Kapının açıldığını duyduğumda Justin'in geldiğini anladım.

"Bavullar hazırsa hemen yola çıkalım." Dedi ve başımın üstünden öptü.

***

Sonunda o lanet yerden kurtulup kendi evimize gelmiştik. Justin uyuyordu, bense onun başında oturup, onu seyrediyordum. İster istemez gözlerimden yaşlar akamaya başladığında neden ağladığımı kestiremiyordum. Sevdiğim adam yanımda olduğu için mutluluktan mı, tüm kırgınlıklarım yüzünden mi?

Ellerim saçlarının arasında onu uyandırmayacak şekilde gezerken her zaman böyle huzurlu olmasını diledim. Şekilli dudakları davetkar bir şekilde onu öpmem için duruyorken onu uyandırmak istemiyordum.

Hıçkırıklarımın artmasıyla onun uyanmaması için kapıyı çekip odadan çıktım.

Uzun bir yolculuğun ardından gelip hemen uyumuştu ve çok yorgundu, onu mutlu etmek istiyordum. Bu nedenle sürpriz bir akşam yemeği hazırlamaya karar verdim. Hızla mutfağa ilerleyip buzdolabını açtım. Hiçbir şey kalmamıştı. Marketi arayıp bir şeyler sipariş ettim. Siparişlerin gelmesini beklerken masayı hazırladım. Kapı çaldığında Justin'in uyanmaması için hızla koştum. Adam poşetleri kapının önüne koyduktan sonra, parayı ödedim ve gitti.

Poşetlerin sapından tutup kaldırmaya çalıştığımda aniden dizlerimin üstüne düştüm. Başım dönüyordu ve vücudumun uyuştuğunu hissediyordum. Sadece dizlerimin sızladığını hissederken bu kadar güçsüz düştüğüme inanmak istemedim.

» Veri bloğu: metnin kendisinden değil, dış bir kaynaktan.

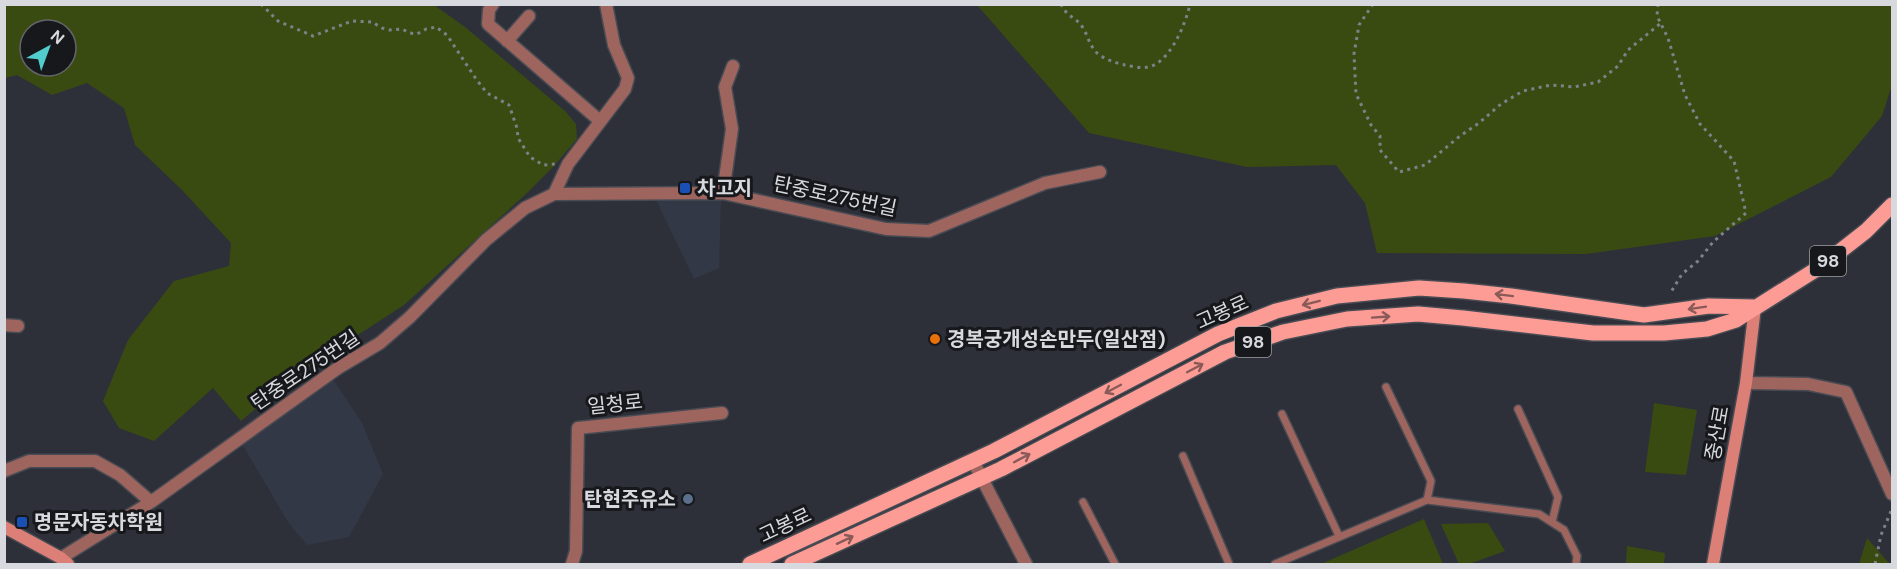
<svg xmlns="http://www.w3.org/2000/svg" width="1897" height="569" font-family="'DM Sans','Noto Sans KR',sans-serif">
  <rect width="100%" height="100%" fill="#2d3038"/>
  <!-- built -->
  <path fill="#333846" d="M721 199 719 268 694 279 656 200Z
    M333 379 362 423 383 474 349 537 307 545 288 522 242 444Z"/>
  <!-- green -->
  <path fill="#3a4b12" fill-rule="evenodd" d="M5 4 434 5 465 27 565 111 576 124 577 139 553 167 527 193 404 305 290 379 241 421 213 388 154 441 119 428 103 401 128 340 174 281 229 266 231 243 182 190 135 145 124 108 87 83 52 95 17 75 5 78ZM30 30H66V66H30Z
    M977 5H1892V85L1882 116 1831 177 1715 236 1586 254 1377 253 1365 203 1336 165 1247 167 1089 133Z
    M1654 403 1697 410 1686 475 1645 472Z
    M1424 519 1443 564H1321Z
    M1488 523 1505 551 1469 564H1459L1441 524Z
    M1867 538 1889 563 1890 564H1859Z
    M1627 546 1665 553 1664 564H1626Z"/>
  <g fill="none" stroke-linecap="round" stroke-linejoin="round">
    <defs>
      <path id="service" d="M1386 387 1431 481 1427 500
        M1518 409 1558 497 1552 522
        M1282 414 1339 536
        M1183 456 1229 564
        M1083 502 1115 564
        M1275 564 1427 500 1539 514 1564 530 1577 556 1576 564"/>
      <path id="minor" d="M493 4 489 10 488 24 600 121
        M507 41 529 16
        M723 193 732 129 725 87 733 66
        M554 194 723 193 886 229 929 231 1045 183 1100 172
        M4 325 18 326
        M1746 383 1808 384 1846 392 1892 494
        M4 471 29 461H95L120 475 151 502
        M61 558 151 502 338 368 380 343 410 317 486 240 525 208 554 194 568 164 625 89 628 78 614 45 606 4
        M572 564 576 551 578 428 722 413"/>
      <path id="tertiary" d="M973 461 1026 564"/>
      <path id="secondary" d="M4 527 61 558 68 564
        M1713 564 1746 383 1755 307"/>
      <path id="primary" d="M750 564 994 451 1218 334 1276 311 1337 296 1419 288 1464 291 1511 296 1644 315 1709 306 1755 307
        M792 564 1001 469 1225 352 1283 332 1347 319 1418 314 1463 318 1593 333H1664L1707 329 1736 320 1820 267 1866 231 1892 205"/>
    </defs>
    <!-- service casing -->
    <use href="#service" stroke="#484b53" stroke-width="10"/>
    <!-- minor casing -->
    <use href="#minor" stroke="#484b53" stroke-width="15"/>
    <!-- tertiary casing -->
    <use href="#tertiary" stroke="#484b53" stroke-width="15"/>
    <!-- secondary casing -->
    <use href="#secondary" stroke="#484b53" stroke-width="15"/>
    <!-- primary casing -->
    <use href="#primary" stroke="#484b53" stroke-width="18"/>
    <!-- path -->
    <path stroke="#7e8187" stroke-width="3" stroke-dasharray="3 4.5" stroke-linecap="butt" d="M261 4 278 21 313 36 352 21 372 22 382 28 390 30 402 29 410 33 417 34 426 29 436 27 447 35 476 79 487 93 509 105 517 128 518 138 530 157 543 165 555 164
      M1061 4C1067 18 1077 17 1083 28 1088 36 1089 44 1096 52 1103 59 1116 63 1125 65 1132 66 1141 69 1148 67 1170 63 1186 23 1190 4
      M1373 4 1359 25 1354 54 1356 94 1371 125 1380 136V150L1399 172 1425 165 1460 136 1479 123 1501 104 1523 91 1551 85 1574 87 1598 82 1618 66 1628 50 1661 23
      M1658 4 1657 16 1668 38 1685 95 1700 124 1734 161 1746 213 1713 242 1698 261 1682 274 1671 292
      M1875 564 1881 535 1892 509"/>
    <!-- service -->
    <use href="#service" stroke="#9e645e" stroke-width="7"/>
    <!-- minor -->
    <use href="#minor" stroke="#9e645e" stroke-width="12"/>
    <!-- tertiary -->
    <use href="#tertiary" stroke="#9e645e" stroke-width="12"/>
    <!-- secondary -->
    <use href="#secondary" stroke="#db7f77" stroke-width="12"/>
    <!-- primary -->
    <use href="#primary" stroke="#fd9c94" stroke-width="15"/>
  </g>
  <!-- one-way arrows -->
  <defs><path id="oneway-shaft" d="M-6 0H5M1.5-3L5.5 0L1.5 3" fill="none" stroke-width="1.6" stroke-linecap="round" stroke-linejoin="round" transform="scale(1.5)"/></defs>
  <g stroke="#8a5a58">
    <use href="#oneway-shaft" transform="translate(1504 295) rotate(-173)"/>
    <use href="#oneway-shaft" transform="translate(1311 303) rotate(166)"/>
    <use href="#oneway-shaft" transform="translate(1697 308) rotate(171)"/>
    <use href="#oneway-shaft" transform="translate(1381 317) rotate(-4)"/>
    <use href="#oneway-shaft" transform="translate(1195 368) rotate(-28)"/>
    <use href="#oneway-shaft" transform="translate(1113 389) rotate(152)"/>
    <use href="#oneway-shaft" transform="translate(1022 458) rotate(-28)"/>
    <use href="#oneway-shaft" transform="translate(845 540) rotate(-25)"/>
  </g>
  <!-- markers -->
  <g fill="#1a4fb4" stroke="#17181c" stroke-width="2">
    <rect x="679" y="182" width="12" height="12" rx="3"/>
    <rect x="16" y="516" width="12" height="12" rx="3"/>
  </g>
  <circle fill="#e8710a" stroke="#17181c" stroke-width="2" cx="935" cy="339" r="6"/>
  <circle fill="#5c6f8a" stroke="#17181c" stroke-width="2" cx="688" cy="499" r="6"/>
  <g text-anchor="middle" stroke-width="6" stroke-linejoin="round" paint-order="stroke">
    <!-- shield labels -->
    <g fill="#17181c" stroke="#9d9fa4" stroke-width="1.5">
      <rect x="1810" y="246" width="36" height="30" rx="4.5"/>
      <rect x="1235" y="327" width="36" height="30" rx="4.5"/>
    </g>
    <g font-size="18" font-weight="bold" fill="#d7d9de">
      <text x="1828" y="267">98</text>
      <text x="1253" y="348">98</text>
    </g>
    <!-- poi labels -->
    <g font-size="20" font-weight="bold" fill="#d7d9de" stroke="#17181c" text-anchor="start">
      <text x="697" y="195">차고지</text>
      <text x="947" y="346">경복궁개성손만두(일산점)</text>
      <text x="676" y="506" text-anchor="end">탄현주유소</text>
      <text x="34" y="529">명문자동차학원</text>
    </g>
    <!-- street labels -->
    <g font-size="20" fill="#d7d9de" stroke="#17181c">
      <text transform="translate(835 196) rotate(12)" y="7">탄중로275번길</text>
      <text transform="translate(1222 312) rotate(-24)" y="7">고봉로</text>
      <text transform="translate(305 370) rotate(-34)" y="7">탄중로275번길</text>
      <text transform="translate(615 404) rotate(-6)" y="7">일청로</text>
      <text transform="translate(1717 433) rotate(-80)" y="7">중산로</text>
      <text transform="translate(785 525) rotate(-25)" y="7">고봉로</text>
    </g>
  </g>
  <!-- border -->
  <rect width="1897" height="569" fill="none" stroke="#d7d9de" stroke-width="12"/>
  <!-- north arrow -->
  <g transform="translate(48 48) rotate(41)"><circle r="28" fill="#17181c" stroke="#64656a" stroke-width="1.5"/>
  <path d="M0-4.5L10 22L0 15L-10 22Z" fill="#52cdce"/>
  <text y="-9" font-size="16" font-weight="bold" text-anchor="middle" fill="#d7d9de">N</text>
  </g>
</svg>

Justin'e sürpriz hazırlamak istemiştim ama onu bile beceremiyordum. Oturduğum yerde ağlamaya başlamıştım.

Bu hep böyle mi devam edecekti? Tek başıma hiçbir şey yapamayacak mıydım? Hıçkırıklarıma engel olamıyordum, acınacak haldeydim. Kafamı öne eğmiş ağlamaya devam ederken omzumda bir el hissettim. Başımı kaldırıp baktığımda Justin'i gördüm. Justin yanıma oturdu ve "Neden ağlıyorsun?" deyip suratını astı.

"Önemli bir şey yok, merak etme." Diyerek elimdeki poşetleri bıraktım.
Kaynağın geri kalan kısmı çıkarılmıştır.